Task objective:
Copy out every line holding the string "left" from the records below.

-- Record set follows --

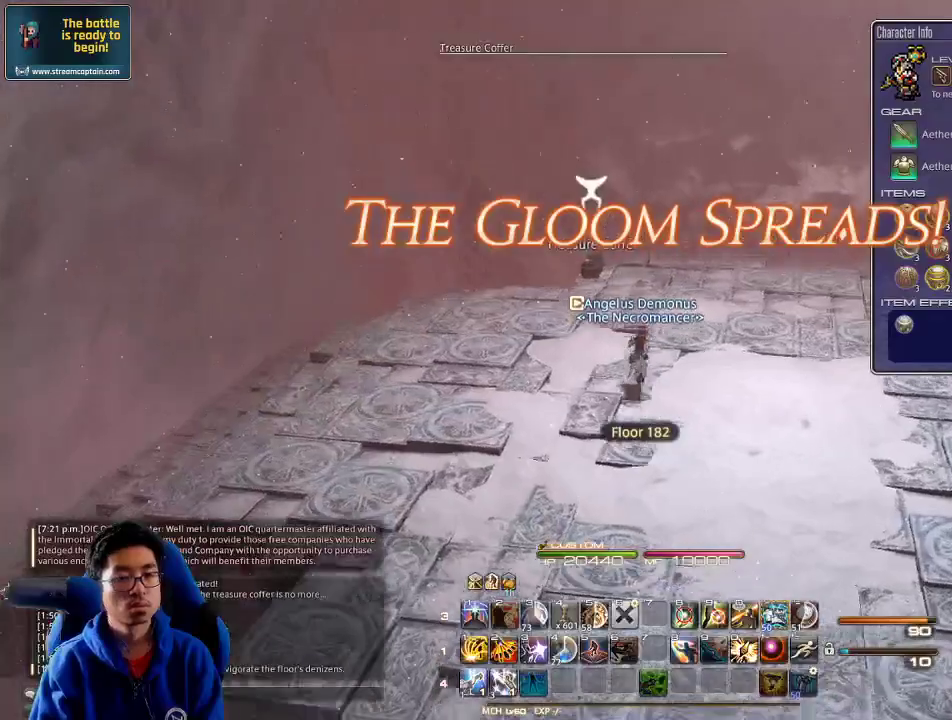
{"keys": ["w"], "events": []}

-- Record set concluded --
-- Record set follows --

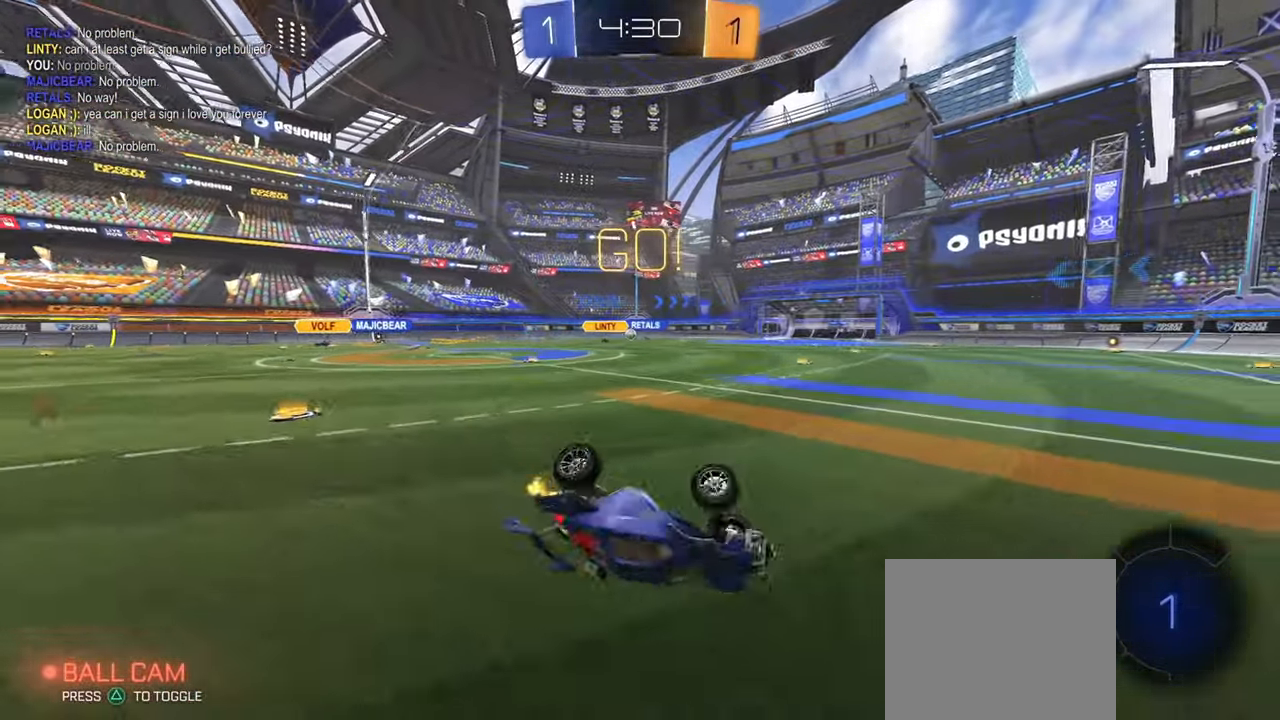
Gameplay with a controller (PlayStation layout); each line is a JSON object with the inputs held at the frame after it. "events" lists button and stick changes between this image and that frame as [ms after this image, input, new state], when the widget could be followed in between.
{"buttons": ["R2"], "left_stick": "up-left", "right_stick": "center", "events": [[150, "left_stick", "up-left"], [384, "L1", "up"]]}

-- Record set concluded --
-- Record set follows --

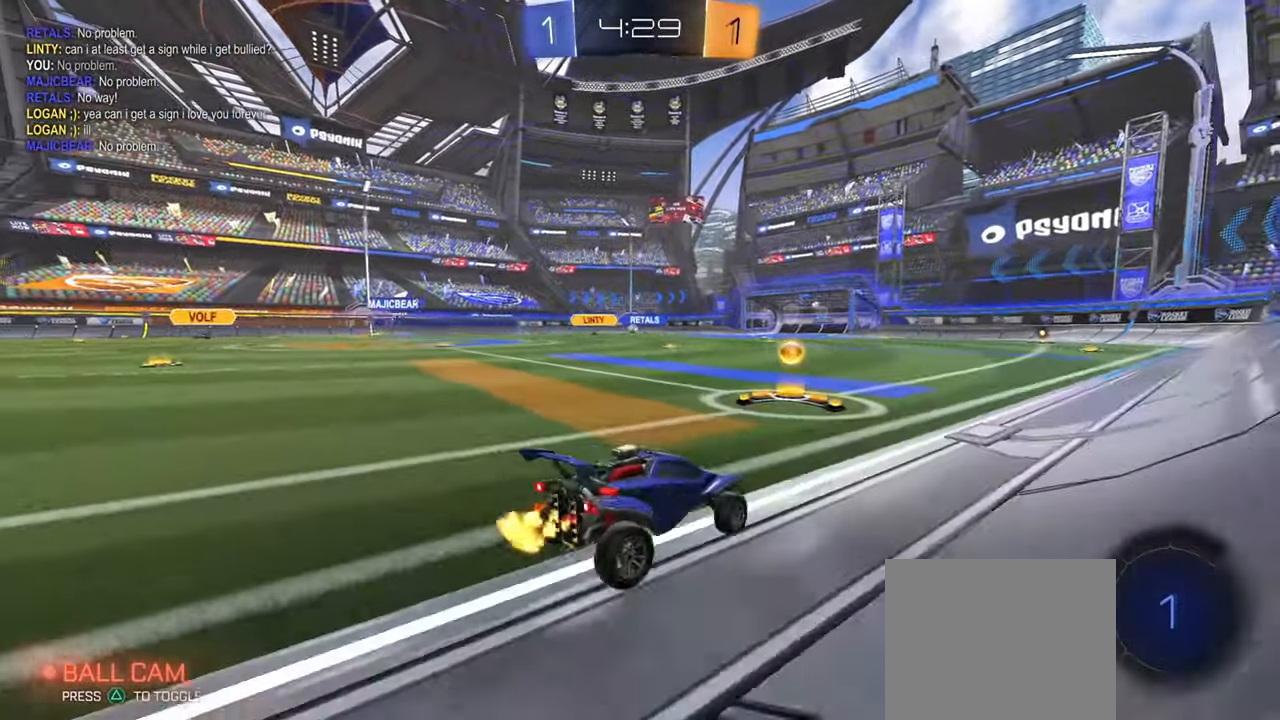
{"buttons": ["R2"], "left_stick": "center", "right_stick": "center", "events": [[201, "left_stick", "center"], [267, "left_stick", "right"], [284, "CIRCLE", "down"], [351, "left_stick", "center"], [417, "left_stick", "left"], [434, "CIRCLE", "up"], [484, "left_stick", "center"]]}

-- Record set concluded --

Answer space:
{"buttons": ["R2"], "left_stick": "up-left", "right_stick": "center", "events": [[150, "left_stick", "up-left"], [384, "L1", "up"]]}
{"buttons": ["R2"], "left_stick": "center", "right_stick": "center", "events": [[201, "left_stick", "center"], [267, "left_stick", "right"], [284, "CIRCLE", "down"], [351, "left_stick", "center"], [417, "left_stick", "left"], [434, "CIRCLE", "up"], [484, "left_stick", "center"]]}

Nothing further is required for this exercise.